On również się podniósł, usiadł koło niej i ją objął.

Chciała mu się wyrwać, ale zbyt mocno ją przytrzymał.
Nie mając ochoty się z nim szarpać, uległa i położyła głowę na jego ramieniu.

Siedzieli tak przez chwilę aż wreszcie zdecydowała się odezwać.

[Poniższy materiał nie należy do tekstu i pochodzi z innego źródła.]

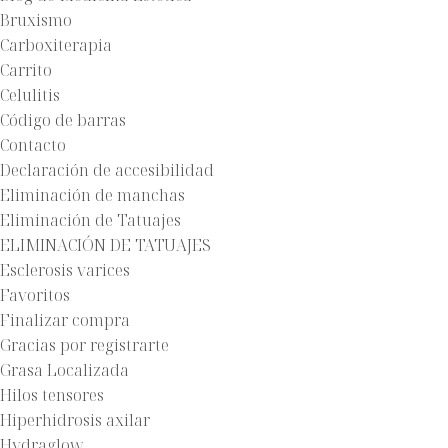
Bruxismo
Carboxiterapia
Carrito
Celulitis
Código de barras
Contacto
Declaración de accesibilidad
Eliminación de manchas
Eliminación de Tatuajes
ELIMINACIÓN DE TATUAJES
Esclerosis varices
Favoritos
Finalizar compra
Gracias por registrarte
Grasa Localizada
Hilos tensores
Hiperhidrosis axilar
Hydraglow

- Co było w tej kroplówce? - spytała.

- Nic takiego - odpowiedział.

- Jakiś cudowny lek?

- Tylko woda.

- Tylko? - zdziwiła się.

- Byłaś bardzo odwodniona.

Było to dla niej nieprawdopodobne, żeby zwykła woda sprawiła, że zniknęły ból i złe samopoczucie.

- Pójdę po coś do jedzenia, a ty jeszcze się połóż - powiedziawszy to wstał i ruszył do wyjścia.

- Zaczekaj! - uniosła głos.

- Tak? - zatrzymał się i odwrócił w jej stronę.

- Nie spytasz mnie o to co się stało?

- Myślisz, że o tym nie wiem?

- Co? - zdumiała się.

- Wyburzyłaś ścianę w domu swojego ojca.

- I załatwiłam trzech kolesi.

- Wielkie mi co!

- Proszę?

- Inaczej by się to skończyło, gdyby naprawdę chcieli cię zabić. Pomyślałaś o tym?

- A wiesz dokąd chcieli mnie zabrać?